One of the best buffers against extreme weather is good soil, but this, too, has become a challenge. Topsoil in under threat throughout the world and in the United States. Nearly half of the planet’s most productive soil has disappeared in the past 150 years, and experts worry that cropland soil in the US is eroding nearly ten times as fast as it can be replaced. The USDA puts the cost of soil erosion in America at $44.39 billion and lost farm income at $100 million per year.

So what can farmers do to make their land more resilient to weird weather and improve their harvests? Many scientists today argue for a renewed focus on soil – in particular on its carbon content.

“Soil is more than dirt under your feet,” says Johannes Lehmann, professor of soil sciences at Cornell University. “Nutrient, energy and carbon exchanges between soil organic matter, the soil environment, aquatic systems and the atmosphere are an engine that drives agricultural productivity.”

And in practice? One method is to maintain and regenerate soil as a hedge against extreme weather is to introduce microbial inoculants, nitrogen-fixing bacteria that live in symbiosis with soybeans, chickpeas and other leguminous crops. Microbial inoculants have also been used with success on cereals.

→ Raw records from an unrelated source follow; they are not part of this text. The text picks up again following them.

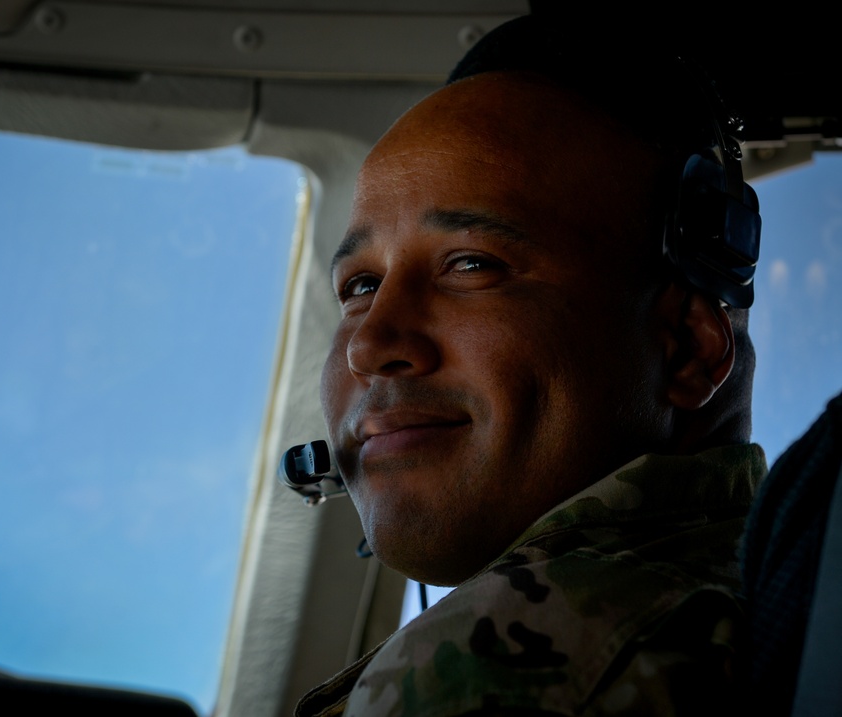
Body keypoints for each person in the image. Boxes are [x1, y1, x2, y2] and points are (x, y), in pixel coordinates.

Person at [296, 14, 766, 717]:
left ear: (689, 347)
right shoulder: (738, 592)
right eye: (360, 285)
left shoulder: (508, 660)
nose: (369, 345)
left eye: (470, 265)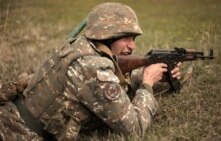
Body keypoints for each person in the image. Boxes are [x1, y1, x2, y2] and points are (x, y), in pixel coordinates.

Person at [0, 2, 181, 141]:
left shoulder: (79, 45)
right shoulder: (93, 69)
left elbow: (109, 80)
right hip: (16, 134)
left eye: (133, 38)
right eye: (126, 37)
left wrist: (144, 76)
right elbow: (135, 129)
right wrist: (147, 84)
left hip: (10, 115)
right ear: (108, 36)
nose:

Another approach involves soil testing and sensing technologies. They allow farmer to image and identify where crops are underperforming in the hope of efficiently addressing problems.

Other strategies are crop management techniques including zero and low tillage. They increase productivity and resilience by reducing disturbances to soil.

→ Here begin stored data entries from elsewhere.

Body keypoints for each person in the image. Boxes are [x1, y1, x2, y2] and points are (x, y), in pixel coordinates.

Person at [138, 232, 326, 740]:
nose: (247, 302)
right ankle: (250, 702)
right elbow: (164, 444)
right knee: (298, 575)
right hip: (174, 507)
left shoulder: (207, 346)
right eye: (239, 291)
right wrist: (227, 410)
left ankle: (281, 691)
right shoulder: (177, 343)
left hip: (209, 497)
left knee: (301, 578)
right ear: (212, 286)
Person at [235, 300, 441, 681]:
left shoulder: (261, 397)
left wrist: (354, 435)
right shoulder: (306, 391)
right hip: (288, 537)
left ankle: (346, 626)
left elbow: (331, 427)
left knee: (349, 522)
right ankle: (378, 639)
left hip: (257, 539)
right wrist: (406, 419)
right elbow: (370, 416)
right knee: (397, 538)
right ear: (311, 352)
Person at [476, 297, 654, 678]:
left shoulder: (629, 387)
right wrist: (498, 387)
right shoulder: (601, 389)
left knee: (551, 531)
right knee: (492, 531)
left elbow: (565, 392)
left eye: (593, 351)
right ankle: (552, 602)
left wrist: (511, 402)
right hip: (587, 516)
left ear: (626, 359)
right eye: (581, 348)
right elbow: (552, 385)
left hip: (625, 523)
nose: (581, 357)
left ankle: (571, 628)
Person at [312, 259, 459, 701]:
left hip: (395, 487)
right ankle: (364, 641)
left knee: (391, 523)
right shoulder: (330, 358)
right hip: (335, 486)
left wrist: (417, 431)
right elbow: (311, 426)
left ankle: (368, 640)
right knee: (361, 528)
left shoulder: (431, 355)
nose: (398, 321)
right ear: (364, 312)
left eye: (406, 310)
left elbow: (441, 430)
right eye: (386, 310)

One innovative solution that combines all of these threads and approaches is the German-developed soil-enrichment compound Novihum. It reintroduces carbon to soil, making it more hospitable for microbes and thus supporting inoculants. It also offers farmers a quick and easy way to help crops identified as under-performing. And it boosts soil resilience to droughts and improves harvests by augmenting water retention capacity.

Novihum is quick-working and requires no special equipment to use. Moreover, although it may feel like a typical fertilizer, it isn’t one, meaning that it brings with it none of the associated environmental and regulatory problems.

No one product or technique can solve the problems associated with extreme weather and soil degradation. But an intelligent combination of solutions does allow farmers to mitigate the effects of too much or too little rain and improve crop yield over the long term.